From the first line of the data below through the line holding "15: (214, 36, 2.81)", output each line exactly and leave the pictures out.

Dataset items:
• • • • •

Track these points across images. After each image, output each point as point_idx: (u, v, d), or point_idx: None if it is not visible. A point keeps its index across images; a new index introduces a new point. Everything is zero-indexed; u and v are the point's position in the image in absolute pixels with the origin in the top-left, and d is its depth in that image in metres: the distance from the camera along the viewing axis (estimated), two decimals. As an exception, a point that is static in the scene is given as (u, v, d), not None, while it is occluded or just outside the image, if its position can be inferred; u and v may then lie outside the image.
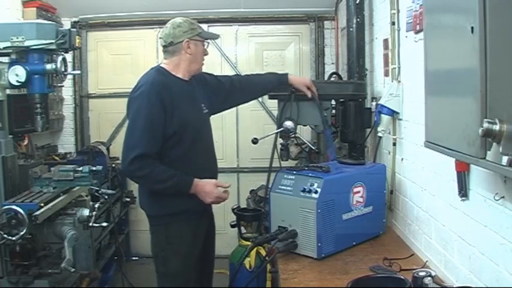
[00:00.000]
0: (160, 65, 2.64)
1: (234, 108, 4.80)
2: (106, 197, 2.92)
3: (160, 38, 2.63)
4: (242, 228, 3.21)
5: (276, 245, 2.40)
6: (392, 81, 2.88)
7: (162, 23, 3.09)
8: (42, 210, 2.39)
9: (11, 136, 2.73)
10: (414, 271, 1.91)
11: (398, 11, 2.81)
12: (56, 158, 4.54)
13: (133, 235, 5.01)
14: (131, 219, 4.97)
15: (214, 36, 2.81)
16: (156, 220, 2.58)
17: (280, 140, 3.08)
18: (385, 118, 2.88)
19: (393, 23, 2.85)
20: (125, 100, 2.58)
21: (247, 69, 4.77)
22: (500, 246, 1.64)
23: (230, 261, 3.22)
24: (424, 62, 1.86)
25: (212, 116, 2.81)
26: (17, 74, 2.51)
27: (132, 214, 4.96)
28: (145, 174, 2.39)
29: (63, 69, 2.61)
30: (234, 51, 5.03)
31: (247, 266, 2.96)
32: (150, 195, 2.56)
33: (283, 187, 2.50)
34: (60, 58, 2.59)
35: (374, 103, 3.17)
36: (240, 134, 4.99)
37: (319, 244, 2.34)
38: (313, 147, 3.18)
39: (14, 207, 2.33)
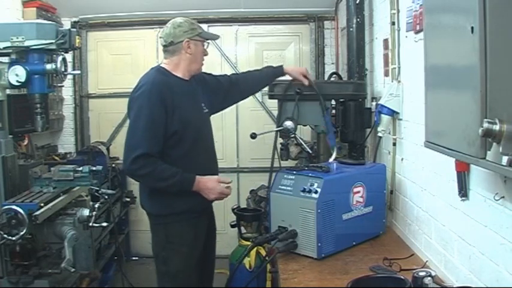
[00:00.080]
0: (161, 65, 2.65)
1: (234, 109, 4.85)
2: (106, 197, 2.92)
3: (160, 37, 2.64)
4: (242, 228, 3.21)
5: (276, 245, 2.40)
6: (392, 81, 2.88)
7: (162, 23, 3.10)
8: (42, 210, 2.39)
9: (11, 136, 2.73)
10: (414, 271, 1.91)
11: (398, 11, 2.81)
12: (56, 158, 4.54)
13: (133, 235, 5.00)
14: (131, 219, 4.97)
15: (214, 37, 2.82)
16: (156, 219, 2.58)
17: (280, 140, 3.08)
18: (385, 118, 2.89)
19: (393, 23, 2.85)
20: (125, 100, 2.58)
21: (247, 69, 4.75)
22: (500, 246, 1.64)
23: (230, 261, 3.22)
24: (424, 62, 1.86)
25: (212, 116, 2.81)
26: (17, 74, 2.51)
27: (132, 214, 4.96)
28: (148, 172, 2.40)
29: (63, 69, 2.61)
30: (234, 51, 5.03)
31: (247, 266, 2.97)
32: (150, 194, 2.57)
33: (283, 187, 2.50)
34: (60, 58, 2.59)
35: (374, 103, 3.17)
36: (240, 134, 4.99)
37: (319, 244, 2.34)
38: (310, 151, 3.18)
39: (14, 207, 2.33)
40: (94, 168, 2.69)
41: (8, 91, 2.71)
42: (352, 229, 2.50)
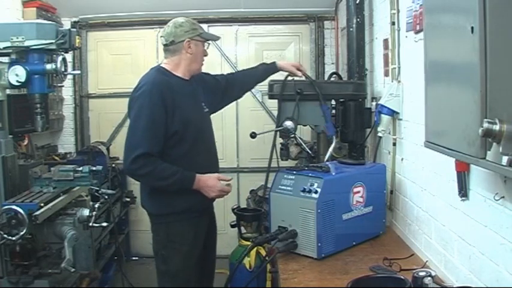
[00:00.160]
0: (161, 65, 2.65)
1: (234, 109, 4.85)
2: (106, 197, 2.92)
3: (161, 36, 2.64)
4: (242, 228, 3.21)
5: (276, 245, 2.40)
6: (392, 81, 2.88)
7: (162, 23, 3.10)
8: (42, 210, 2.39)
9: (11, 136, 2.73)
10: (414, 271, 1.91)
11: (398, 11, 2.81)
12: (56, 158, 4.54)
13: (133, 235, 5.00)
14: (131, 219, 4.97)
15: (215, 38, 2.82)
16: (157, 219, 2.58)
17: (280, 140, 3.08)
18: (385, 118, 2.89)
19: (393, 23, 2.85)
20: (125, 100, 2.58)
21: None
22: (500, 246, 1.64)
23: (230, 261, 3.22)
24: (424, 62, 1.86)
25: (212, 116, 2.82)
26: (17, 74, 2.51)
27: (132, 214, 4.96)
28: (148, 172, 2.40)
29: (63, 69, 2.61)
30: (234, 51, 5.03)
31: (247, 266, 2.97)
32: (151, 193, 2.57)
33: (283, 187, 2.50)
34: (60, 58, 2.59)
35: (374, 103, 3.17)
36: (240, 134, 4.99)
37: (319, 244, 2.34)
38: (310, 151, 3.18)
39: (14, 207, 2.33)
40: (94, 168, 2.69)
41: (8, 91, 2.71)
42: (352, 229, 2.50)
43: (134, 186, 4.46)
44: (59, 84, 3.63)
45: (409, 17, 2.58)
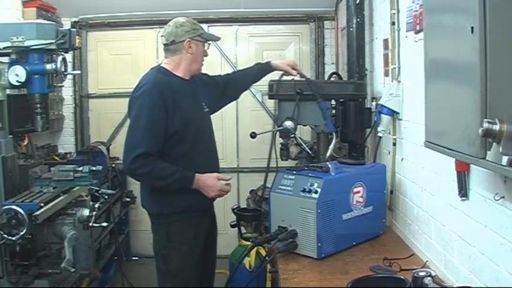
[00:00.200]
0: (161, 65, 2.65)
1: (234, 109, 4.85)
2: (106, 197, 2.92)
3: (162, 36, 2.64)
4: (242, 228, 3.21)
5: (276, 245, 2.40)
6: (392, 81, 2.88)
7: (162, 23, 3.10)
8: (42, 210, 2.39)
9: (11, 136, 2.73)
10: (414, 271, 1.91)
11: (398, 11, 2.81)
12: (56, 158, 4.54)
13: (133, 235, 5.00)
14: (131, 219, 4.97)
15: (216, 38, 2.82)
16: (157, 218, 2.58)
17: (280, 140, 3.08)
18: (385, 118, 2.89)
19: (393, 23, 2.85)
20: (125, 100, 2.58)
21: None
22: (500, 246, 1.64)
23: (230, 261, 3.22)
24: (424, 62, 1.86)
25: (212, 116, 2.82)
26: (17, 74, 2.51)
27: (132, 214, 4.96)
28: (147, 171, 2.40)
29: (63, 69, 2.61)
30: (234, 51, 5.03)
31: (247, 266, 2.97)
32: (151, 193, 2.57)
33: (283, 187, 2.50)
34: (60, 58, 2.59)
35: (374, 103, 3.17)
36: (240, 134, 4.99)
37: (319, 244, 2.34)
38: (310, 151, 3.18)
39: (14, 207, 2.33)
40: (94, 168, 2.69)
41: (8, 91, 2.71)
42: (352, 229, 2.50)
43: (134, 186, 4.46)
44: (59, 84, 3.63)
45: (409, 17, 2.58)
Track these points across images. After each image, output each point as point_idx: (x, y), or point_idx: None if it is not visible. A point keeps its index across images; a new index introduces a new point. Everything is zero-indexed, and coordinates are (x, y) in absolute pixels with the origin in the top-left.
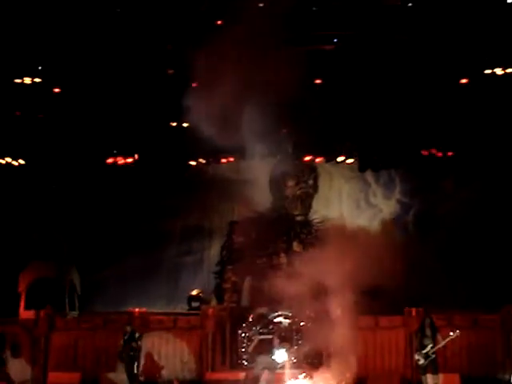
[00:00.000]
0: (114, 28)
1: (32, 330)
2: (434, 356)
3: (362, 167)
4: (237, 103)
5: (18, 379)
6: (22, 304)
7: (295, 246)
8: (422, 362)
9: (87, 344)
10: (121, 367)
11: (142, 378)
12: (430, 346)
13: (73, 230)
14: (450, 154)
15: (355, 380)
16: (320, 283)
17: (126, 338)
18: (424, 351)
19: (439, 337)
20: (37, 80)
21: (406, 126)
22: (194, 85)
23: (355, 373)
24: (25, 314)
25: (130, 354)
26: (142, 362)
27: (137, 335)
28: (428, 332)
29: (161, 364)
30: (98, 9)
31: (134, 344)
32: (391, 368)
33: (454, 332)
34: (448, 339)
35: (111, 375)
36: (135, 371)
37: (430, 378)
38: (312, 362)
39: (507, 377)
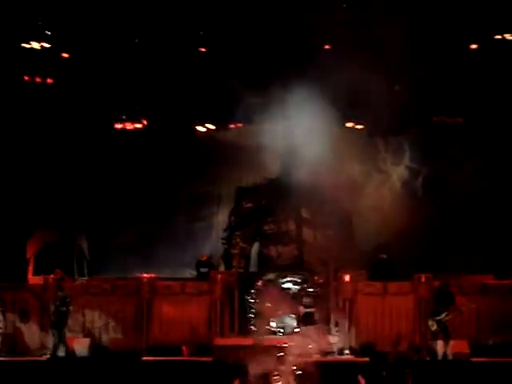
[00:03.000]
0: None
1: (41, 295)
2: (447, 323)
3: (371, 133)
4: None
5: (28, 344)
6: (31, 269)
7: (303, 212)
8: (435, 327)
9: (95, 309)
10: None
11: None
12: (445, 313)
13: (82, 196)
14: (459, 120)
15: (362, 345)
16: (328, 249)
17: (57, 303)
18: (438, 318)
19: (453, 303)
20: (45, 45)
21: (416, 92)
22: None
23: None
24: (33, 279)
25: (58, 319)
26: (152, 327)
27: (67, 300)
28: (443, 299)
29: (169, 330)
30: None
31: (62, 308)
32: (400, 333)
33: (467, 299)
34: (462, 306)
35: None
36: (63, 336)
37: (440, 344)
38: (320, 327)
39: None
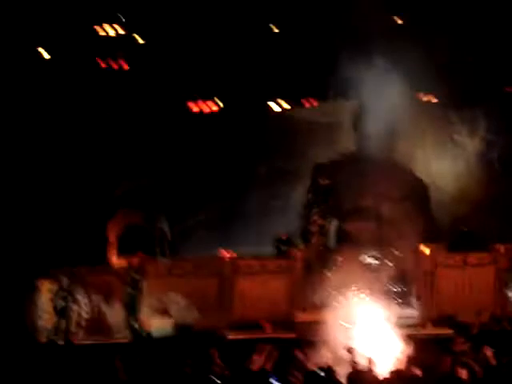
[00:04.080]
0: None
1: (125, 278)
2: None
3: (445, 105)
4: None
5: (112, 327)
6: (114, 252)
7: (381, 186)
8: None
9: (178, 290)
10: None
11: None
12: None
13: (160, 178)
14: None
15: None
16: (407, 222)
17: (129, 286)
18: None
19: None
20: (120, 31)
21: (488, 63)
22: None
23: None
24: (117, 261)
25: (130, 302)
26: (234, 305)
27: (139, 283)
28: None
29: (251, 308)
30: None
31: (134, 291)
32: (480, 305)
33: None
34: None
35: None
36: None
37: None
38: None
39: None
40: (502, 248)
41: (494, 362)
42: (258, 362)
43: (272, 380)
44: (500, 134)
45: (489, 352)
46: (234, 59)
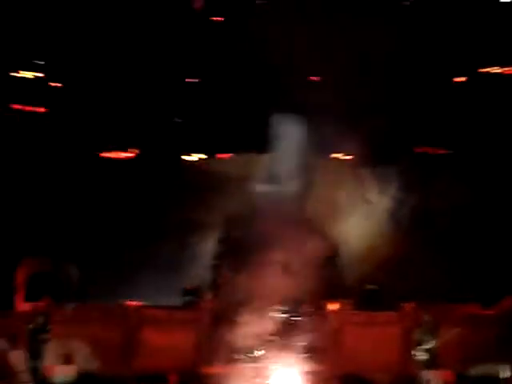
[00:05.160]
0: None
1: (29, 323)
2: (433, 352)
3: (358, 163)
4: None
5: (16, 370)
6: (20, 297)
7: (291, 241)
8: (421, 357)
9: (82, 337)
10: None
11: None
12: (431, 341)
13: (69, 224)
14: (444, 151)
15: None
16: (316, 280)
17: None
18: (424, 347)
19: (439, 333)
20: (38, 74)
21: (402, 124)
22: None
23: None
24: (23, 306)
25: (36, 346)
26: (139, 355)
27: (46, 327)
28: (428, 328)
29: (156, 358)
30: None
31: (42, 336)
32: (386, 364)
33: (453, 329)
34: (448, 336)
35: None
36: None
37: (428, 373)
38: (306, 356)
39: (503, 373)
40: (408, 307)
41: None
42: None
43: None
44: (410, 193)
45: None
46: (150, 109)
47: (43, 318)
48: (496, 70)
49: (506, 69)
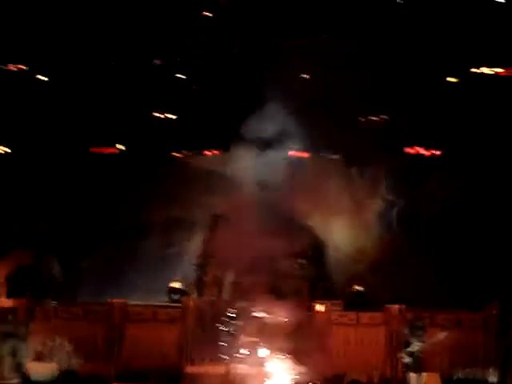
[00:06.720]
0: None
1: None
2: (419, 355)
3: (347, 163)
4: None
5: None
6: (2, 292)
7: (278, 241)
8: (407, 360)
9: (65, 334)
10: None
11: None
12: (417, 344)
13: (54, 219)
14: (435, 152)
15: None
16: (303, 279)
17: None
18: (410, 349)
19: (426, 336)
20: (22, 67)
21: (391, 124)
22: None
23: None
24: (5, 302)
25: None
26: (122, 353)
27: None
28: (414, 331)
29: (140, 356)
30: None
31: (16, 332)
32: (371, 365)
33: (440, 332)
34: (434, 339)
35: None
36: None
37: (414, 376)
38: (291, 356)
39: (489, 377)
40: (394, 309)
41: None
42: None
43: None
44: (400, 195)
45: None
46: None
47: (25, 315)
48: (488, 70)
49: (497, 70)
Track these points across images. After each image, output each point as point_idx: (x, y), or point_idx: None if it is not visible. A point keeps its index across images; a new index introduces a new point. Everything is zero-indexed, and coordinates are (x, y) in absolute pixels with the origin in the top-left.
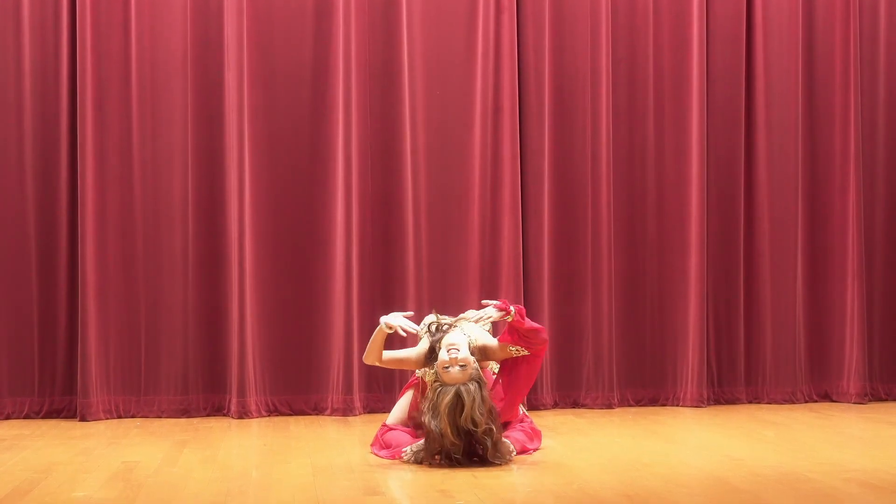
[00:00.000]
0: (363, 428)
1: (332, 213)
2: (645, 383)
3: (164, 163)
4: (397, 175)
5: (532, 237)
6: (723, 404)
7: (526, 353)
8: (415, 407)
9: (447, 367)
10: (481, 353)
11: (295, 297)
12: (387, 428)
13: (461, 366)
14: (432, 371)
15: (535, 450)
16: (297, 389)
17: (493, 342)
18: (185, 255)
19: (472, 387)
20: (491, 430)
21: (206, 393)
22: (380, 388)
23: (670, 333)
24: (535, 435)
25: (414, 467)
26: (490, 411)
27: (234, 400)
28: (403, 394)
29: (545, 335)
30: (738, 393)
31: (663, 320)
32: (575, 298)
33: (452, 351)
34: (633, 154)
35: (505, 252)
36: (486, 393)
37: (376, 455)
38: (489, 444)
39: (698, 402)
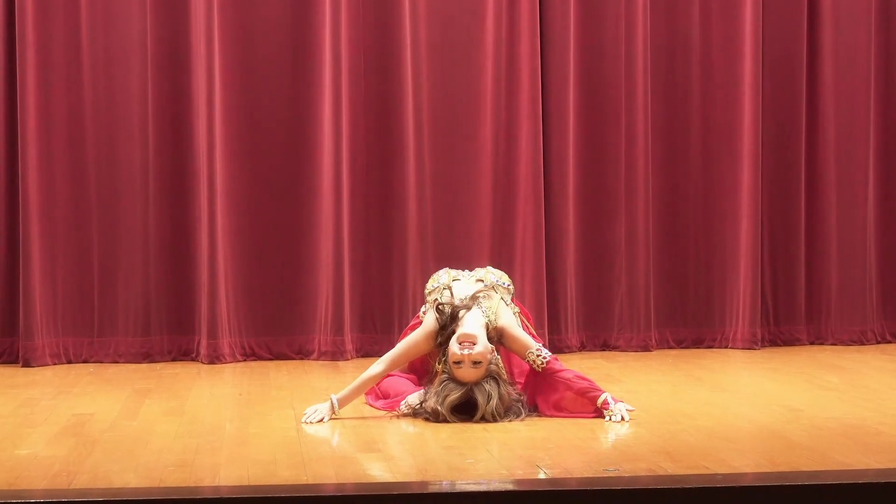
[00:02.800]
0: (356, 374)
1: (319, 119)
2: (687, 321)
3: (118, 58)
4: (395, 75)
5: (555, 146)
6: (779, 345)
7: (544, 364)
8: (417, 352)
9: (458, 363)
10: (499, 336)
11: (275, 221)
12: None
13: (475, 363)
14: (444, 358)
15: None
16: (277, 329)
17: (517, 333)
18: (145, 169)
19: (489, 386)
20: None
21: (170, 334)
22: (375, 328)
23: (718, 261)
24: None
25: (415, 420)
26: (515, 404)
27: (203, 342)
28: (405, 335)
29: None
30: (798, 332)
31: (710, 246)
32: (605, 220)
33: (466, 345)
34: (675, 45)
35: (522, 164)
36: (506, 389)
37: (371, 406)
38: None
39: (750, 344)
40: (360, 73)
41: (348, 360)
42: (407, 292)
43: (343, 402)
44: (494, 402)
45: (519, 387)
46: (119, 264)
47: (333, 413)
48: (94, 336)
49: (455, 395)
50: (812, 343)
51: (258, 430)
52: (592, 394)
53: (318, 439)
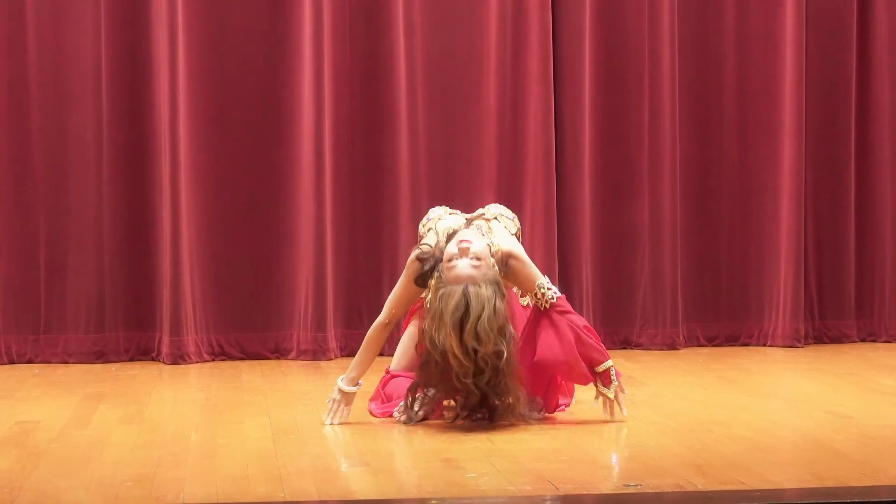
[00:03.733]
0: (340, 375)
1: (298, 82)
2: (720, 315)
3: (67, 14)
4: (385, 30)
5: (568, 115)
6: (826, 343)
7: (553, 300)
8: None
9: (453, 262)
10: (505, 262)
11: (248, 200)
12: (390, 375)
13: (474, 260)
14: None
15: (566, 406)
16: (250, 325)
17: (525, 259)
18: (98, 141)
19: (486, 290)
20: (500, 353)
21: (128, 330)
22: (362, 323)
23: (755, 248)
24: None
25: (410, 428)
26: (503, 330)
27: (165, 339)
28: (406, 327)
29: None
30: (847, 328)
31: (746, 230)
32: (626, 200)
33: (464, 243)
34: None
35: (531, 135)
36: (501, 304)
37: (373, 414)
38: (498, 380)
39: (793, 341)
40: (344, 28)
41: (331, 359)
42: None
43: (355, 378)
44: (489, 311)
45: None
46: (68, 251)
47: (353, 397)
48: (40, 333)
49: (453, 299)
50: (863, 340)
51: (228, 440)
52: (595, 354)
53: (297, 450)
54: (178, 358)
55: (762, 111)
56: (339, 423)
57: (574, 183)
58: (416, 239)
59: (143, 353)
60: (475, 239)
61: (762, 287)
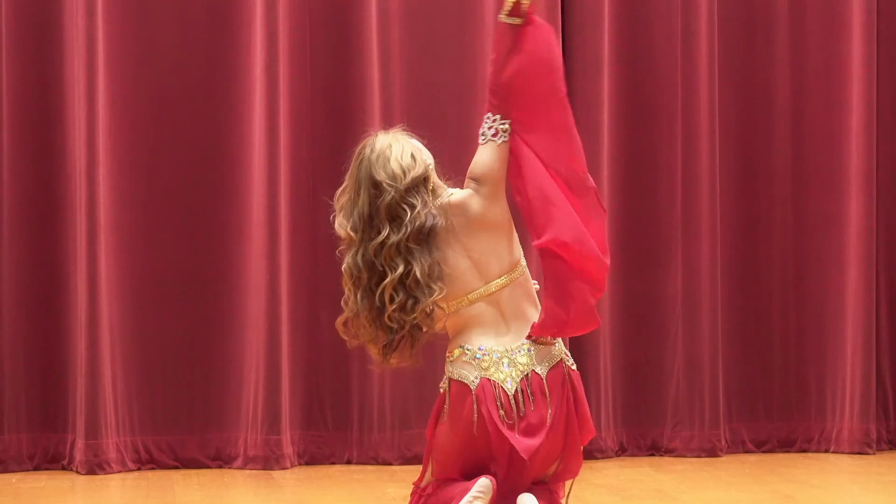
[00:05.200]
0: (298, 489)
1: (246, 118)
2: (772, 415)
3: None
4: (355, 58)
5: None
6: None
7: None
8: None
9: None
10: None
11: (183, 267)
12: (435, 485)
13: None
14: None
15: None
16: (186, 425)
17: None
18: None
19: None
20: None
21: (33, 431)
22: (325, 424)
23: (815, 329)
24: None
25: None
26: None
27: (79, 443)
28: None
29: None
30: None
31: (803, 306)
32: (654, 267)
33: None
34: (754, 16)
35: None
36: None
37: None
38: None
39: (862, 446)
40: (304, 53)
41: (287, 468)
42: (372, 366)
43: None
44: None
45: None
46: None
47: None
48: None
49: None
50: None
51: None
52: None
53: None
54: (96, 466)
55: (823, 157)
56: None
57: None
58: None
59: (52, 460)
60: None
61: (824, 378)
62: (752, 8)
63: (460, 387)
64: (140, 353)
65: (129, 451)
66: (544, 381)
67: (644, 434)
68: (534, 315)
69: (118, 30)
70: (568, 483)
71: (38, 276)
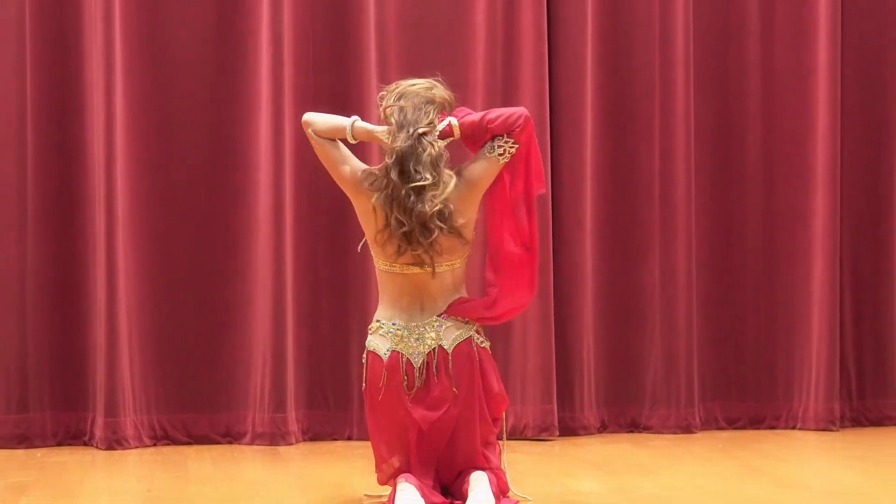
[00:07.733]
0: (302, 463)
1: (254, 118)
2: (744, 394)
3: None
4: (356, 60)
5: (566, 163)
6: (865, 426)
7: (514, 146)
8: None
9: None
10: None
11: (196, 257)
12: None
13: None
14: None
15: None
16: (198, 405)
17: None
18: (22, 189)
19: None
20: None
21: (55, 410)
22: (327, 403)
23: (784, 316)
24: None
25: None
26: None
27: (99, 421)
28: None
29: (515, 115)
30: (890, 409)
31: (773, 295)
32: (633, 260)
33: None
34: (727, 26)
35: None
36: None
37: None
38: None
39: (827, 424)
40: (308, 55)
41: (292, 444)
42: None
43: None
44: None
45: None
46: None
47: None
48: None
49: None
50: None
51: None
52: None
53: None
54: (115, 442)
55: (791, 157)
56: None
57: (573, 241)
58: None
59: (74, 436)
60: None
61: (791, 361)
62: (725, 18)
63: (374, 357)
64: (155, 338)
65: (146, 429)
66: (450, 356)
67: (624, 413)
68: (454, 294)
69: (134, 36)
70: (504, 458)
71: (60, 266)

• • • • •

# Task result
Track these points across images. After each image, output each point as point_idx: (u, v, d), or point_idx: None if it is not visible. A point keeps its index across images; a new index introduces a new point. Everything is zero-indexed; u and v are the point's position in the image in absolute pixels with the origin in the top-left, and d is its depth in that image in metres: the distance from the camera along the viewing axis (estimated), two decimals. As an exception, a point that is static in the scene is given as (u, v, d), not None, while it is occluded or just outside the image, if its position can be inferred; u and v may then lie outside the image.
[00:00.000]
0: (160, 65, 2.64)
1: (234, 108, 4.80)
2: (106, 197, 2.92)
3: (160, 38, 2.63)
4: (242, 228, 3.21)
5: (276, 245, 2.40)
6: (392, 81, 2.88)
7: (162, 23, 3.09)
8: (42, 210, 2.39)
9: (11, 136, 2.73)
10: (414, 271, 1.91)
11: (398, 11, 2.81)
12: (56, 158, 4.54)
13: (133, 235, 5.01)
14: (131, 219, 4.97)
15: (214, 36, 2.81)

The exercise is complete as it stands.